LRR: La résolution 1751 du Conseil d’Europe datant de l’année 2010 entérine le fait que les stéréotypes sexistes ne doivent pas être véhiculés par les médias. La publicité fait tout le contraire, puisque l’image de la femme est souillée au quotidien par des images publicitaires présentées comme la norme, images qui sont intégrées comme telles par les enfants, des hommes en devenir qui vont ensuite traiter les femmes comme on le leur montre. Les publicitaires ne respectent pas leur engagement au titre de cette résolution, or nous pouvons constater qu’ils véhiculent des contenus outranciers et rétrogrades. Qu’en pensez-vous et surtout, qu’êtes vous en mesure de faire pour mettre à fin à ce qui relève du sexisme ordinaire et du porno chic?

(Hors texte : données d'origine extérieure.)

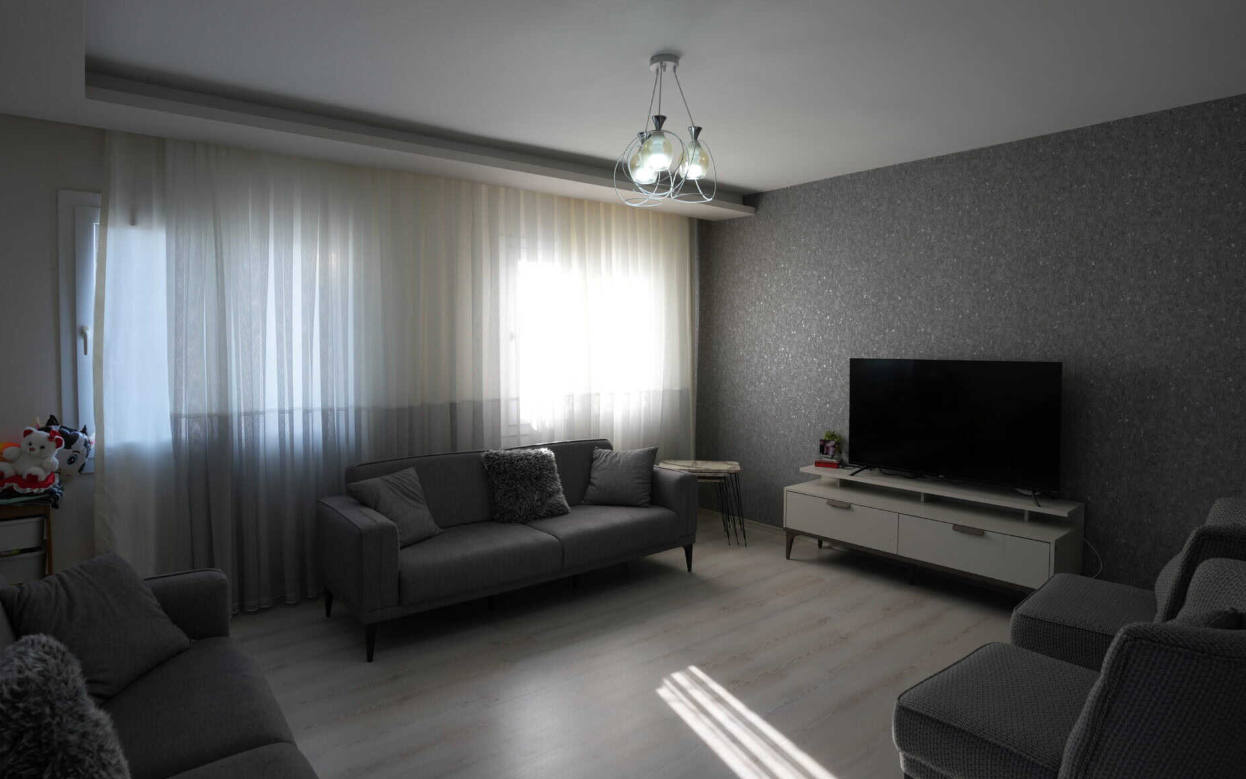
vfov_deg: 62.2
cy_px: 371
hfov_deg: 87.8
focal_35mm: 19
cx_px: 573
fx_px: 645
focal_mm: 17
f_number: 4
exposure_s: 1/60
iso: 100
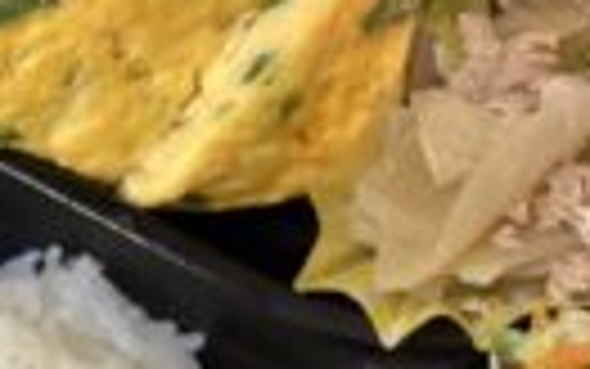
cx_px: 20
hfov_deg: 21.4
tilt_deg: -78.1
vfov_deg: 13.9
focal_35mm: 94
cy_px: 250
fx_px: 1512
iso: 250
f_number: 2.4
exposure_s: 1/60
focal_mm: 3.3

NVB: J’ai eu l’occasion d’évoquer ce sujet lors de la remise du rapport annuel de l’ARPP en janvier dernier. Cet organisme s’attache à contrôler et à réguler la publicité ayant un caractère sexiste, dégradant ou violent, pour les femmes notamment. Je leur ai demandé d’orienter et d’approfondir leur action également vers la lutte contre les stéréotypes, car le fait de voir, par exemple, une femme systématiquement derrière les fourneaux est un stéréotype. Ce genre de représentation véhicule et engendre des inégalités puisque les femmes finissent par intégrer qu’il serait « normal »  pour elles de s’atteler davantage aux tâches domestiques. C’est un chantier que j’ai ouvert plus largement avec l’ensemble du secteur audiovisuel et des medias, ainsi que les autorités de régulation, dont le CSA.

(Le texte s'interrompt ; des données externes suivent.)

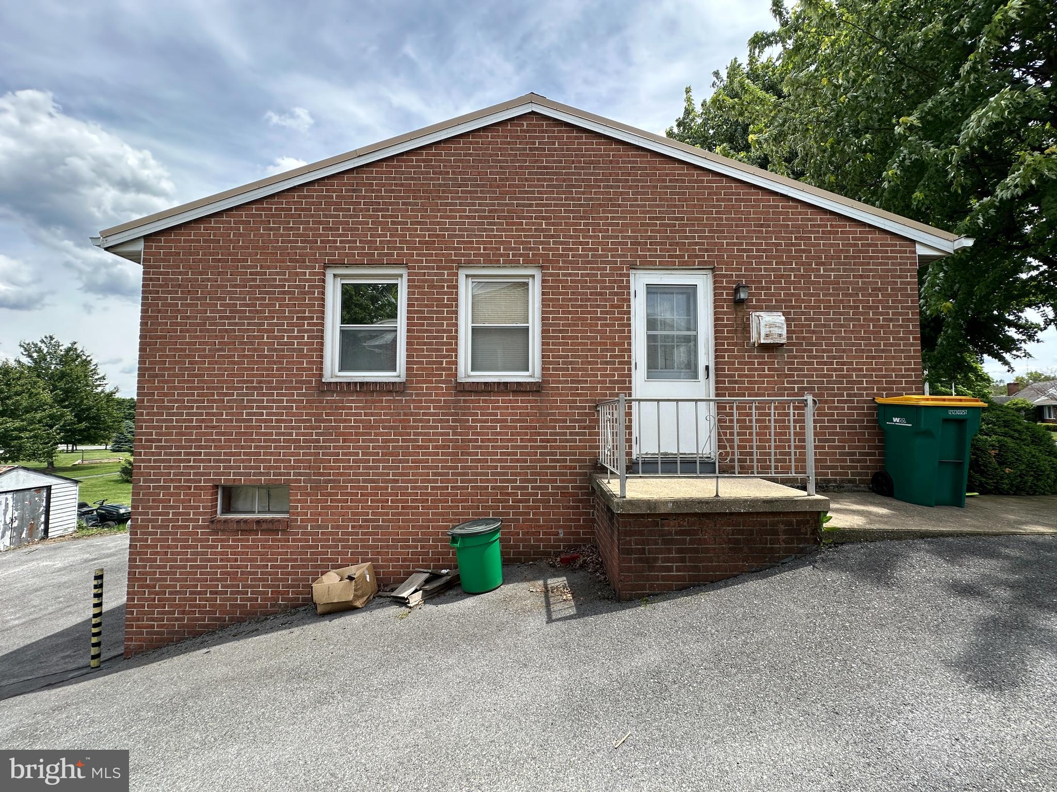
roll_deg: -0.2
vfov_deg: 85.7
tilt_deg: +2.4
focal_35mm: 14
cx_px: 528
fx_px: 427
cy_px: 396
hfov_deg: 102.1
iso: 40
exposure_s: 1/725
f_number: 2.2
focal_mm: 2.22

 LRR: La convention internationale du 25 septembre 1926 a défini l’esclavage comme « l’état ou la condition d’un individu sur lequel s’exercent les attributs du droit de propriété ou certains d’entre eux » et la déclaration universelle des droits de l’Homme de 1948 proclame qu’aucun être humain ne sera gardé en esclavage ou en servitude forcée et le marché des esclaves sera prohibé sous toutes ses formes. Pour autant, cela n’a pas permis d’enrayer le phénomène de la prostitution qui relève pourtant bien de quelque chose comme l’asservissement moderne et ce n’est pas ce dont il s’agit aujourd’hui, mais quand bien même il n’est pas possible de le faire, il aujourd’hui essentiel de protéger les travailleuses du sexe à tous les plans, que ce soit en terme d’hygiène, de droits ou encore de sécurité; d’autres pays en Europe l’ont fait, où en est la France et qu’envisage-t-elle? 

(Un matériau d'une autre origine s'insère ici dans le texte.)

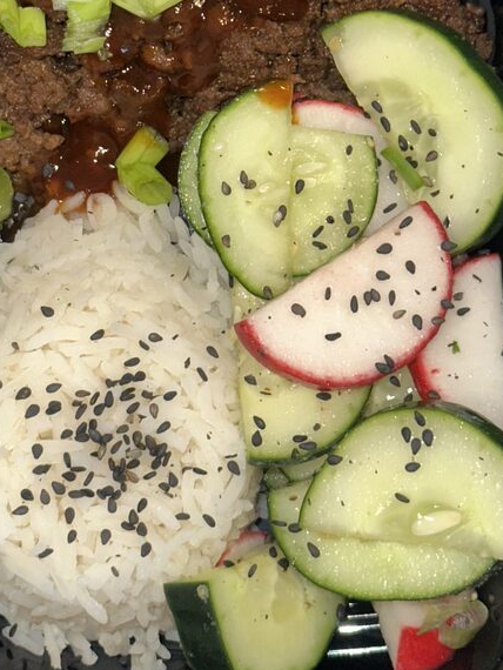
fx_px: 1955
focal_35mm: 101
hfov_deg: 14.7
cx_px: 213
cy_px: 197
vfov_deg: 19.3
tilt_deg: -80.6
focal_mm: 6.86
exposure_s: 1/49
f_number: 1.78
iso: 64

En décembre 2011, une résolution (qui réaffirmait la position abolitionniste de la France) a été adoptée à l’unanimité. Un consensus a donc pu être trouvé au parlement.  Aujourd’hui, des parlementaires de tout bord  travaillent depuis octobre sur un nouveau cadre législatif pour la fin de l’année. Il y a des élus en pointe sur ces questions dans tous les partis, comme Maud Olivier et Guy Geoffroy à l’assemblée ou encore Esther Benbassa, Laurence Rossignol et Chantal Jouanno au Sénat. C’est sur cette base que seront dessinés les contours d’une proposition de loi. L’idée n’est pas de se focaliser exclusivement sur les questions pénales, mais aussi sur l’ensemble des champs que nous avons abordés : prévention, droits sociaux, accès au logement, aux aides, au titre de séjour, formation, réinsertion professionnelle, etc…. Vous avez raison de souligner les dangers sanitaires de la prostitution. L’IGAS vient de nous remettre un rapport à ce sujet et le constat est alarmant : depuis la loi Sarkozy sur le racolage passif, la santé des prostitués s’est nettement dégradée. Ce délit sera abrogé, conformément aux engagements du président de la République.